■ Exercise description: Return the line containing "Table 1. Classification" together with every later line up to the end of the records, exactly and with no pictures; return nothing else.

■ Provided data:
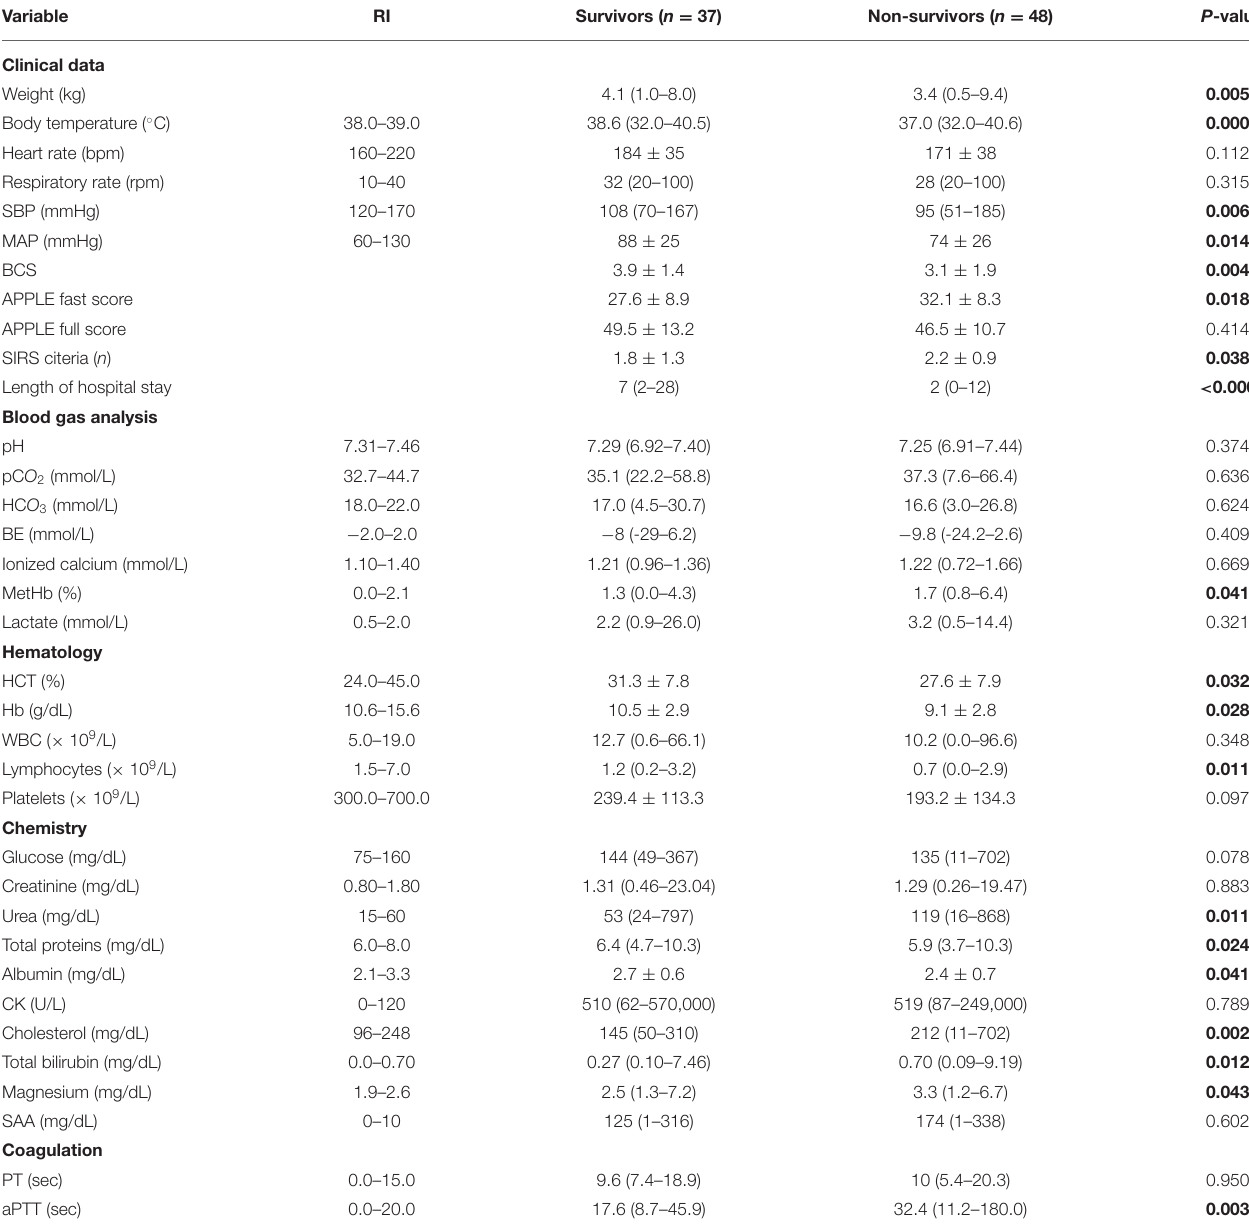
TABLE 4 | Clinical and clinicopathological variables in survivors and non-survivors in the study population.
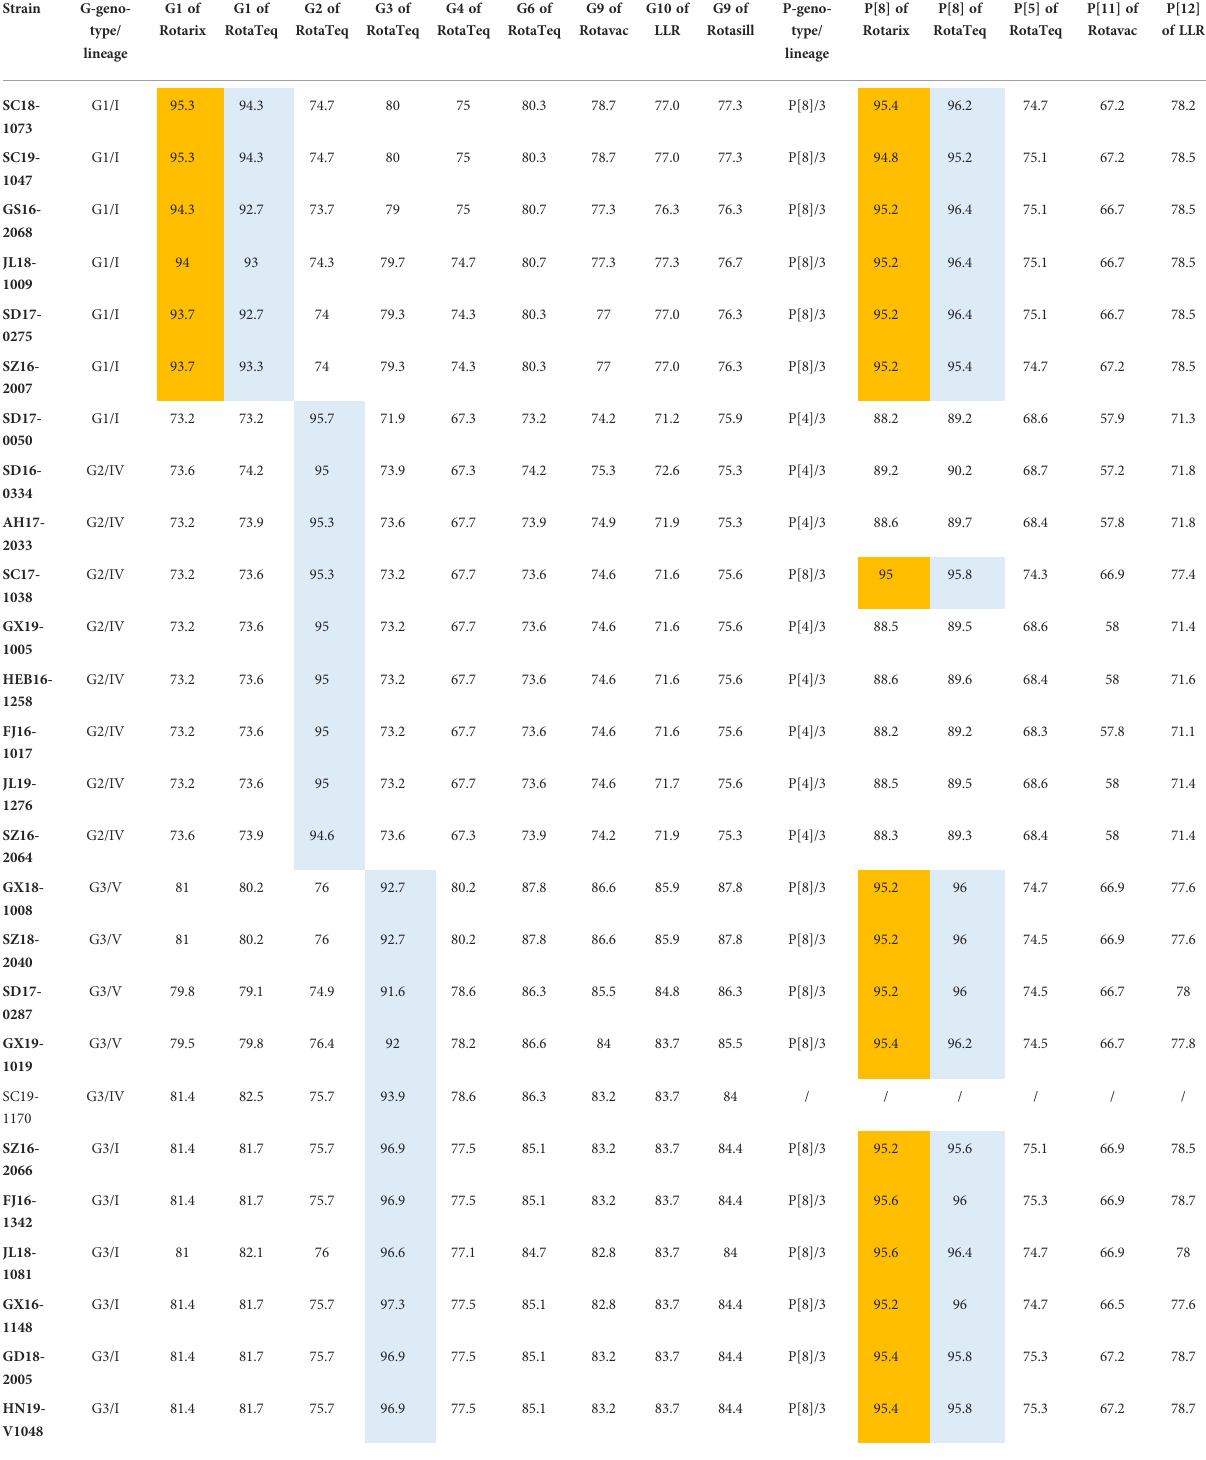
TABLE 2 Distance matrix for VP7 and VP4 based on amino acid identities. Strain G-geno-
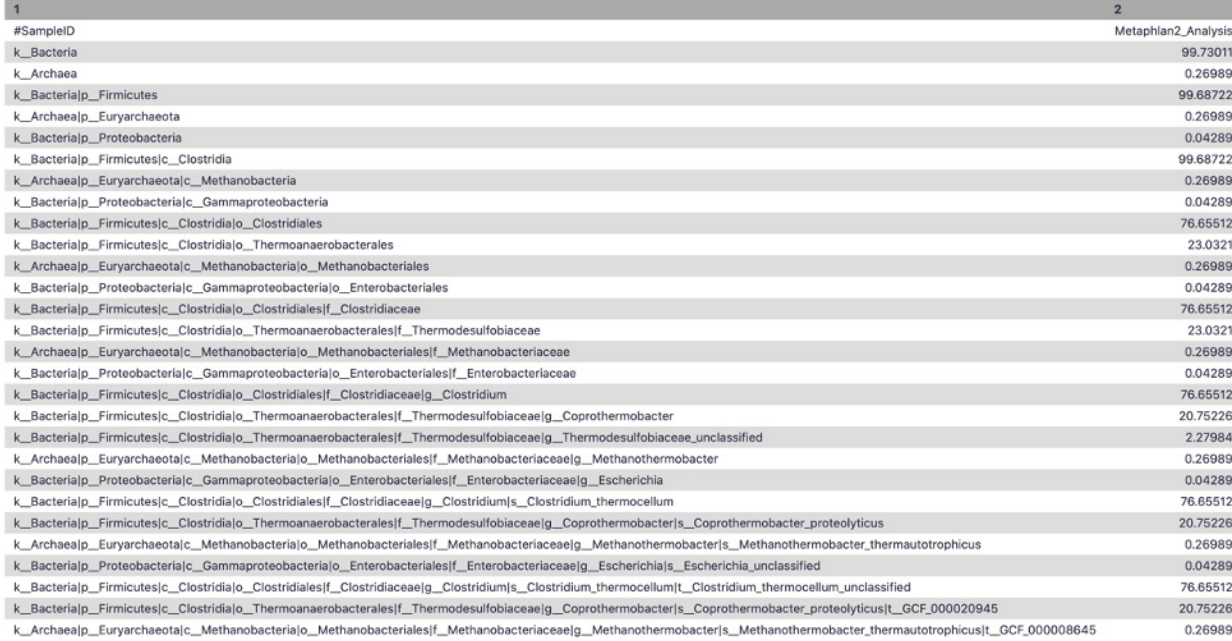
Figure 4. MetaPhlAn2 community profile. A tabular representation of MetaPhlAn2 community profile displaying the different levels of taxonomic classification and its relative abundance at that level.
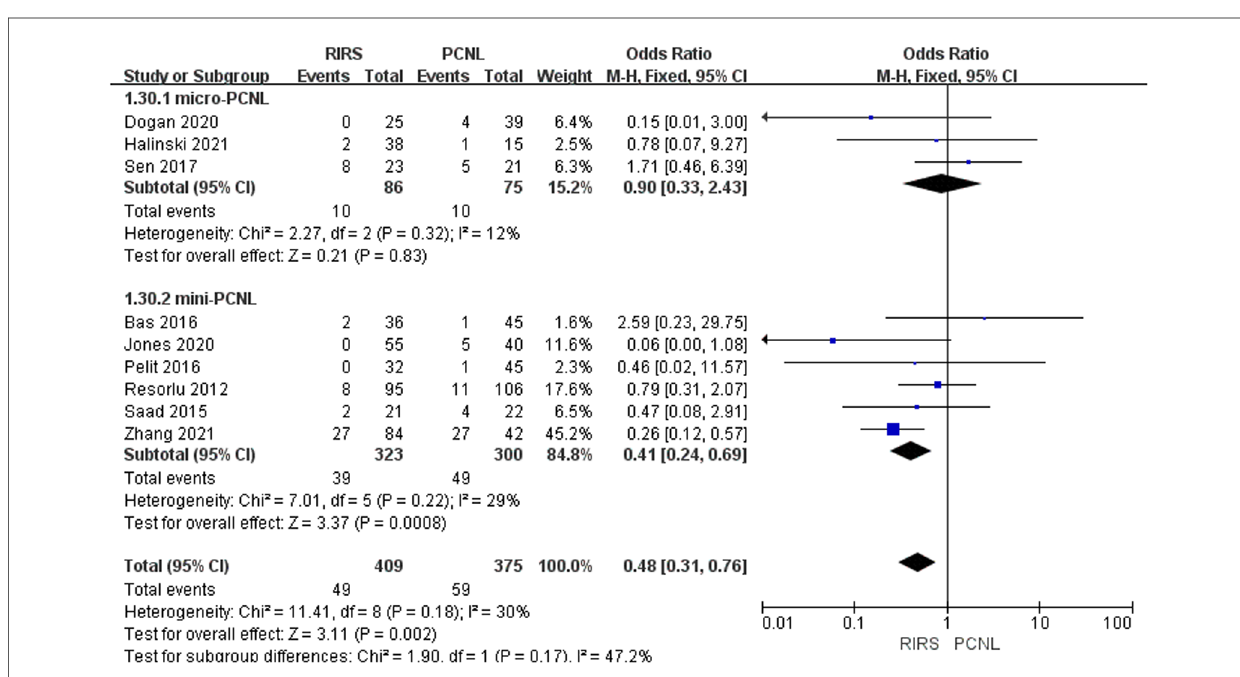
FIGURE 9 Forest plot of Clavien – Dindo grade I complication rate analysis between RIRS group and PCNL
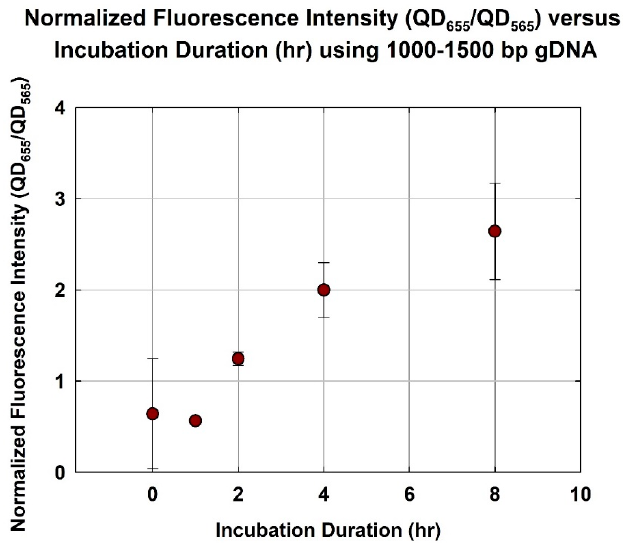
Figure 4. Normalized fluorescence intensity (QD 655 /QD 565 ) versus incubation duration (h) using optimum size range gDNA (1000–1500 bp).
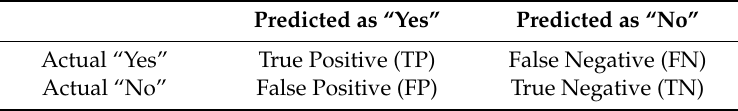
Table 3. Di ff erent outcomes of two-class prediction.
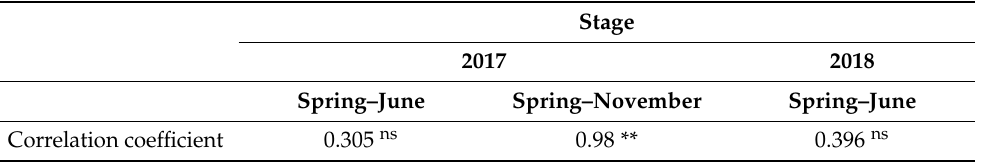
Table 4. Spearman’s correlation coefficient relating fertilizer nitrogen uptake in the current year to the dry mass weight of each organ during different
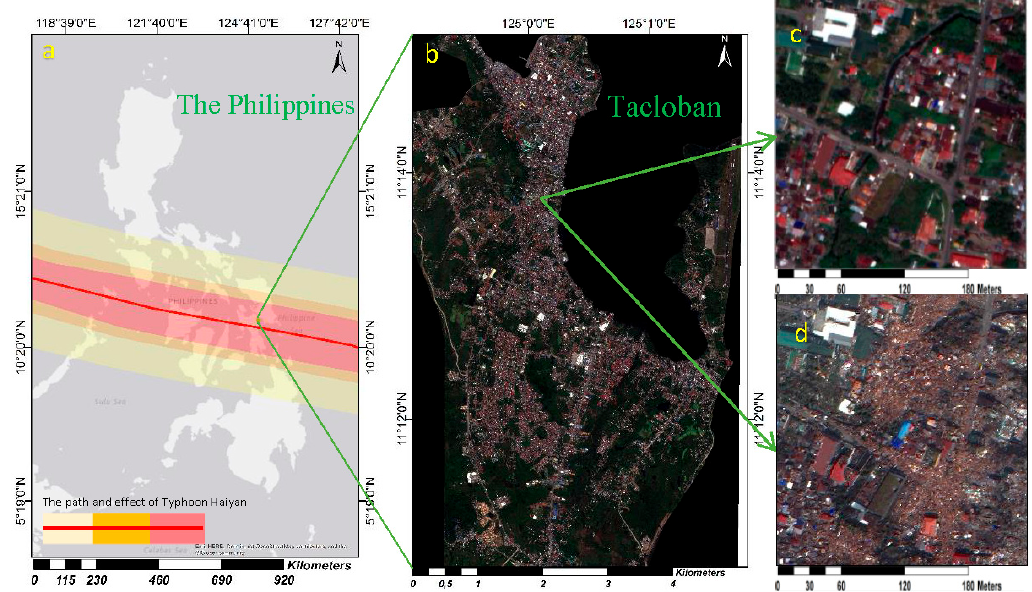
Figure 5. An overview of the Philippines showing the path of Typhoon Haiyan ( a ) and the location of Tacloban city ( b ). Pre-disaster image ( c ) and an image acquired three days after the disaster ( d ). The WorldView2 (WV2) pan-sharpened images with 0.5 m spatial resolution and four multispectral bands (Blue, Green, Red, NIR) acquired 8 months before, 3 days after, and 4 years after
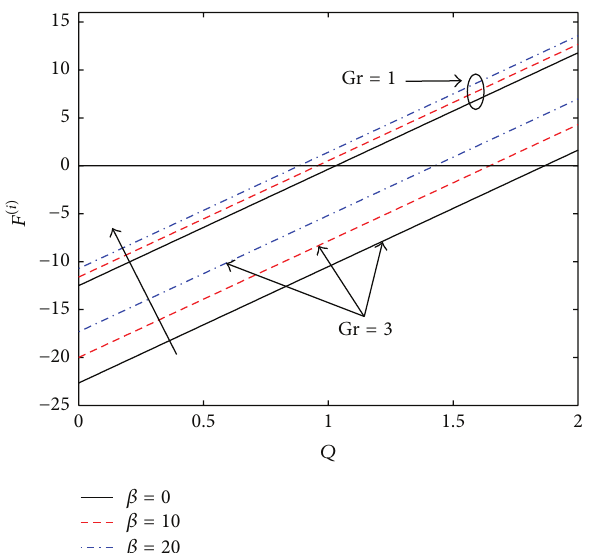
Figure 10: Frictional force on the inner tube 𝐹 (𝑖) versus the time- averaged flow rate 𝑄 for different values of the parameter 𝛼 1 and amplitude ratio 𝜙 with Gr = 3 , 𝜀 = 0.35 , 𝛽 = 10 , 𝜆 1 = 1 , and 𝑡 = 1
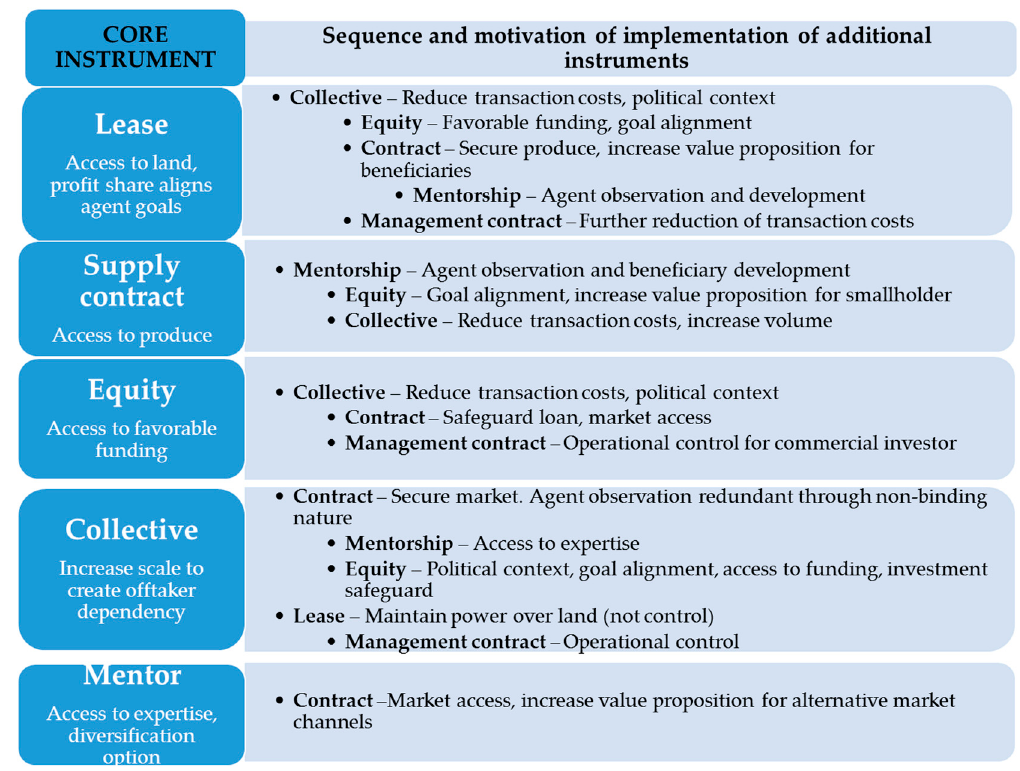
Figure 2. Core instrument and motivation for additional tools according to theoretical framework.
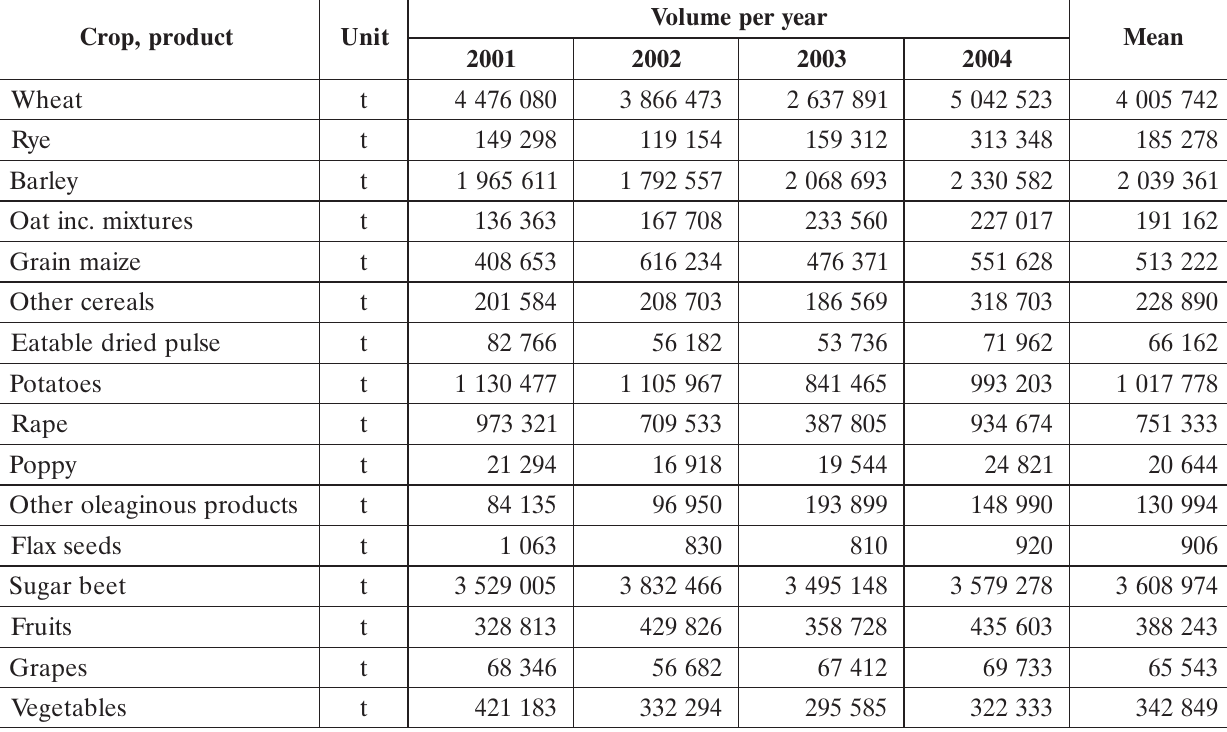
Table 1. Crop Output Total in the Czech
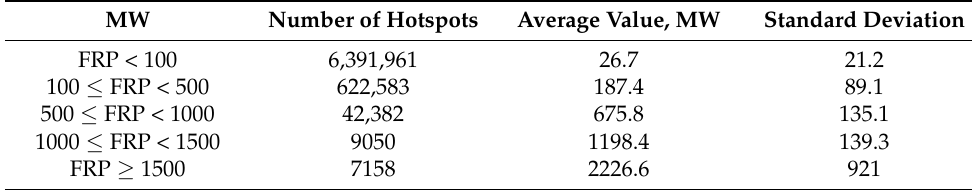
Table 1. Classification and statistics of wildfire hotspots detected in Russia during the 2001–2022 fire seasons based on FRP values.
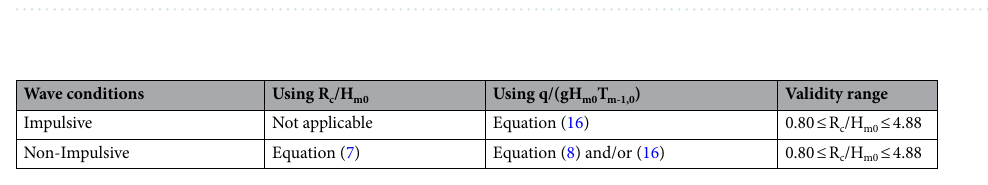
Table 4. Guidance for the estimation of Weibull b values at vertical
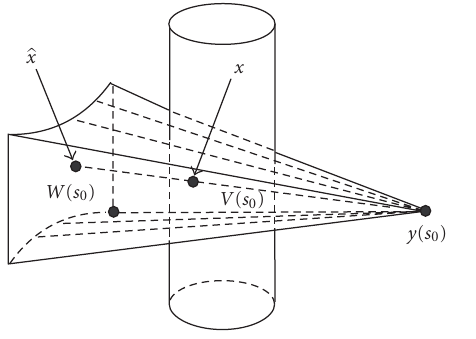
Algorithm 1: Sequential implementation of Katsevich’s FBP inver- sion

■ Solution for this task:
Table 1. Classification and statistics of wildfire hotspots detected in Russia during the 2001–2022 fire seasons based on FRP values.
Table 4. Guidance for the estimation of Weibull b values at vertical
Algorithm 1: Sequential implementation of Katsevich’s FBP inver- sion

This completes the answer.